Figure 2: Sample of Displaying the Contents of a CellList
è Finally, here are some general rules that you must consider when implementing the above methods:
- Whenever a node is added or deleted, the list size must be adjusted accordingly;
- All special cases must be handled, whether or not the method description explicitly states that;
- All clone() and copy constructors must perform a deep copy; no shallow copies are allowed;
- If any of your methods allows a privacy leak, you must clearly place a comment at the beginning of the method 1) indicating that this method may result in a privacy leak 2) explaning the reason behind the privacy leak.

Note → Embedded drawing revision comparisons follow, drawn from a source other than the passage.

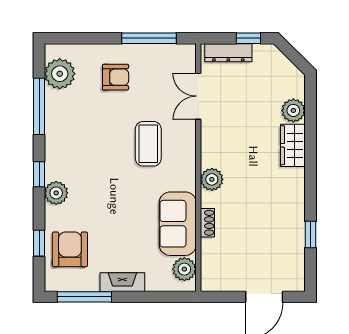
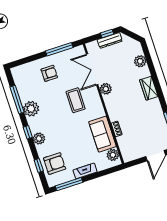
dresser: (228, 53) -> (110, 40), moved
plant: (60, 74) -> (31, 109), moved
double door: (198, 96) -> (92, 69), width x1.37
wardrobe: (293, 145) -> (149, 88), moved
plant: (212, 179) -> (106, 89), moved
armchair: (70, 249) -> (55, 164), turned 90

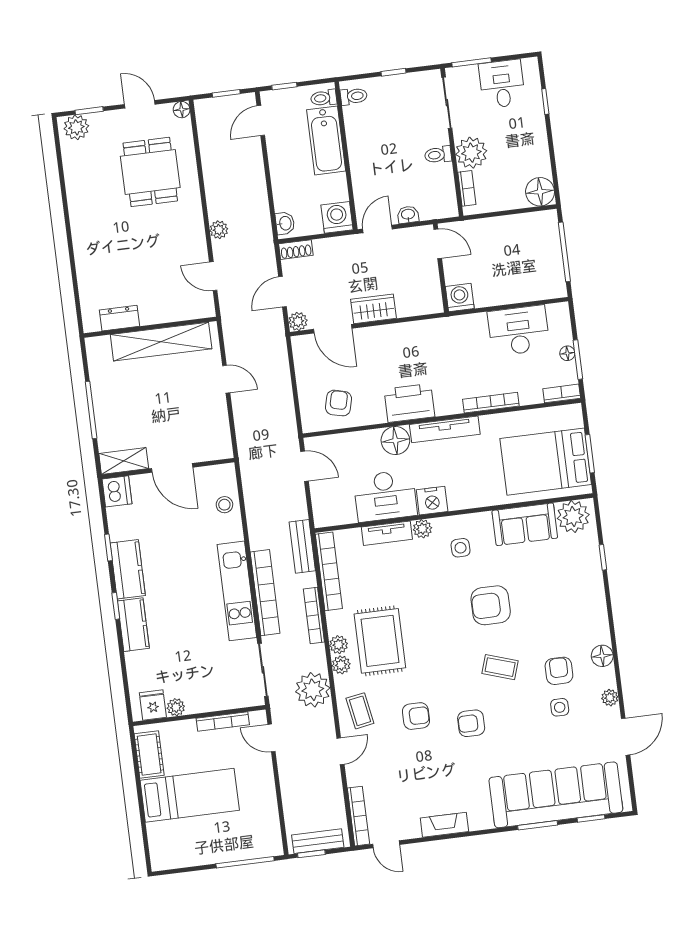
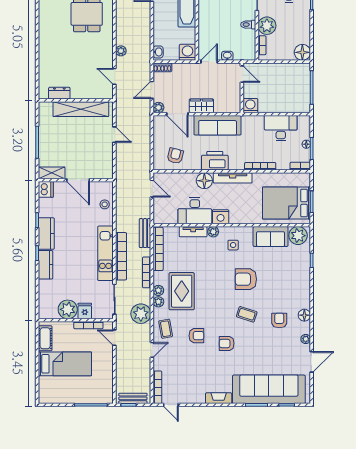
sofa: (406, 340) -> (218, 125), added
fridge: (153, 705) -> (85, 311), moved
plant: (176, 707) -> (68, 309), width x1.88, depth x1.88
side table: (560, 707) -> (277, 341), removed
fireplace: (444, 825) -> (219, 398), moved

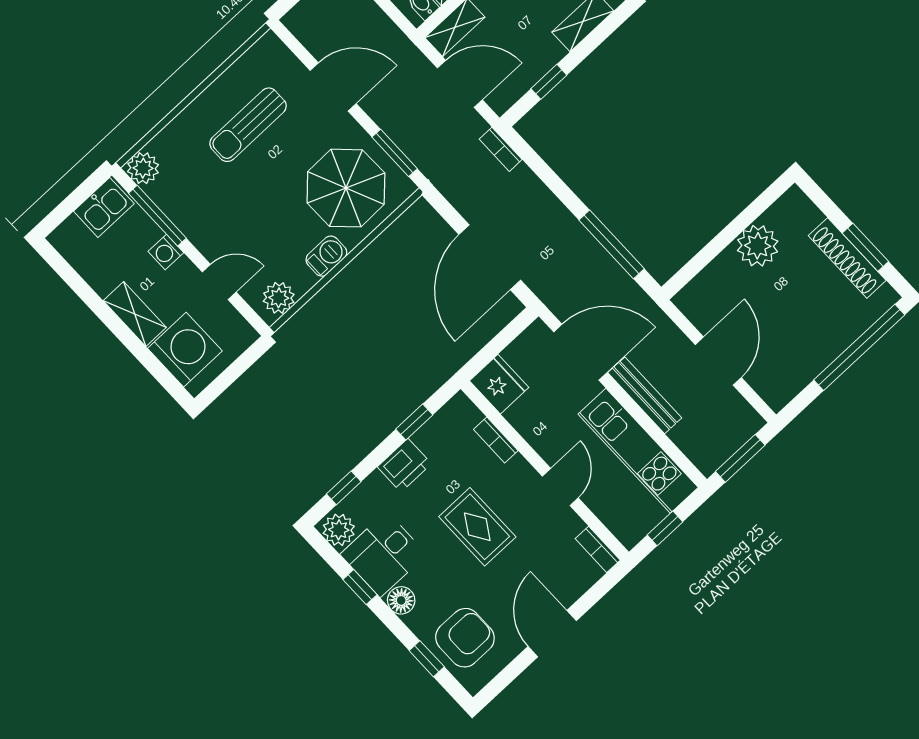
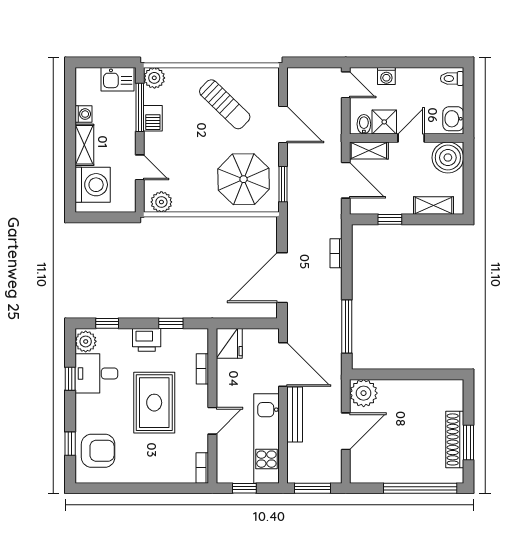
sun lounger: (248, 125) -> (225, 104), turned -136
bookcase: (501, 149) -> (336, 253), moved
plant: (758, 246) -> (364, 393), moved
washing machine: (166, 252) -> (83, 114), moved, turned 180
barbecue: (326, 256) -> (153, 118), moved, turned 90
rug: (477, 527) -> (154, 403), width x1.36, depth x1.43
floor lamp: (401, 600) -> (84, 404), removed
door: (552, 634) -> (142, 488), removed

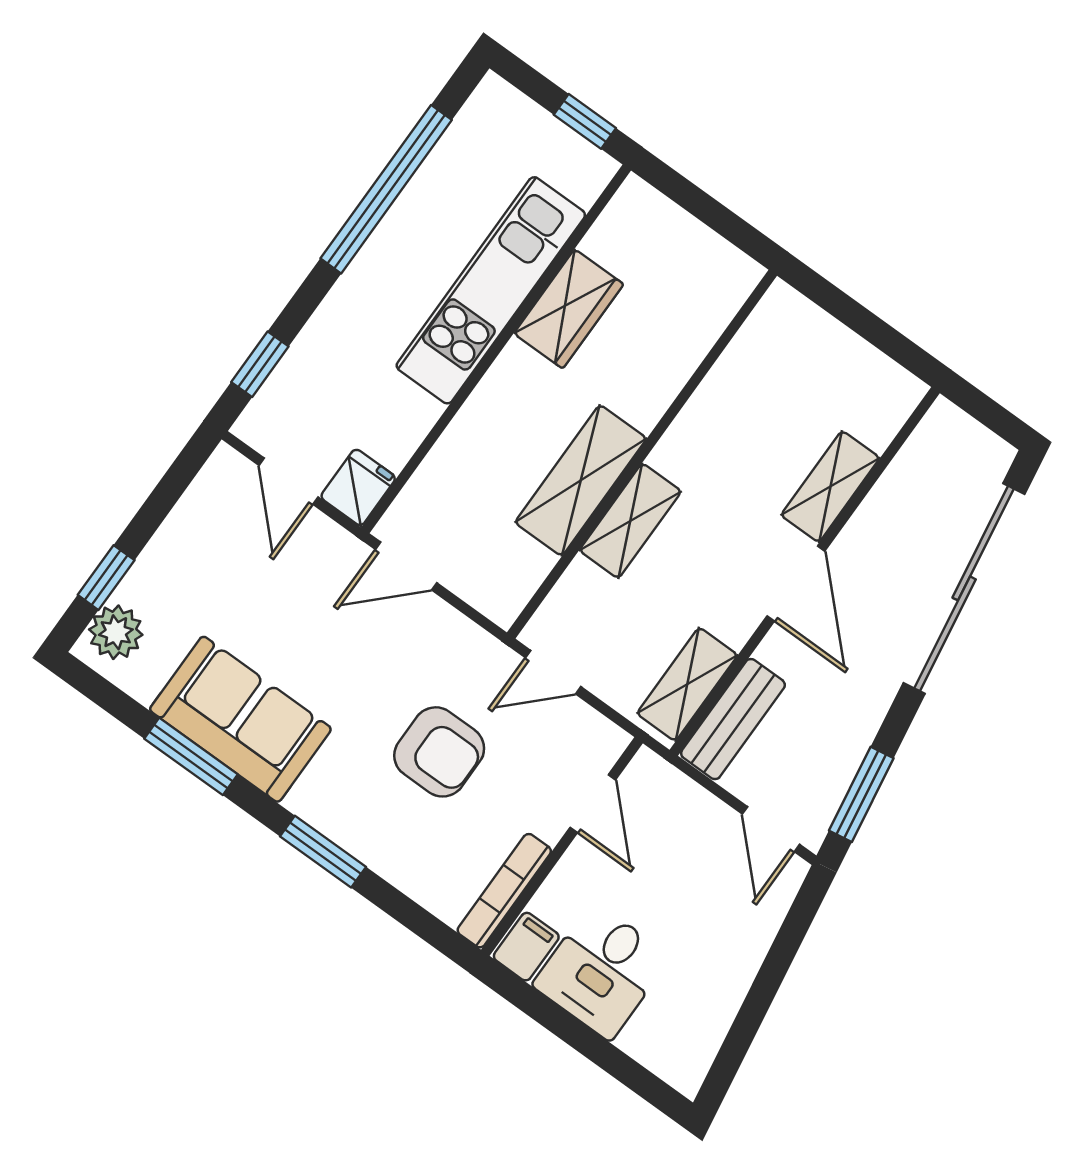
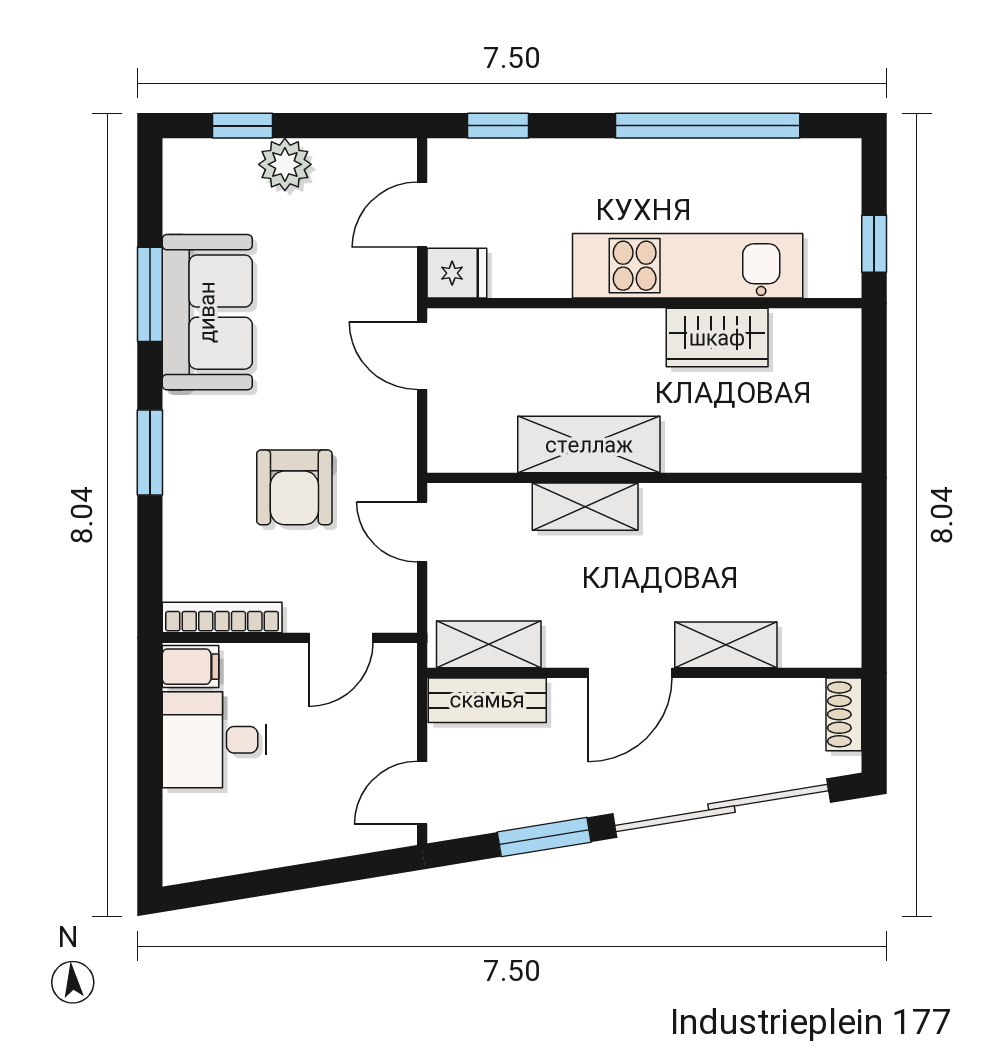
shoe rack: (959, 430) -> (844, 714), added
plant: (116, 632) -> (285, 164), moved
window: (861, 794) -> (544, 837), moved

Please keep in mind that you are not required to implement these proposals;
IV) Now, you are required to write a public class called CellListUtilization. In the main() method, you must do the following:
(a) Create at least two empty lists from the CellList class;
(b) Open the Cell_Info.txt file, and read its contents line by line. Use these records to initialize one of the
CellList objects you created above. You can simply use the addToStart() method to insert the read objects into the list. However, the list should not have any duplicate records, so if the input file has duplicate entries, which is the case in the file provided with the assignment for instance, your code must handle this case so thast each record is inserted in the list only once;
(c) Show the contents of the list you just initialized;
(d) Prompt the user to enter a few serial numbers and search the list that you created from the input file for these values. Make sure to display the number of iterations performed;
(e) Following that, you must create enough objects to test each of the constructors/methods of your classes. The details of this part are left as open to you. You can do whatever you wish as long as your methods are being tested including some of the special cases.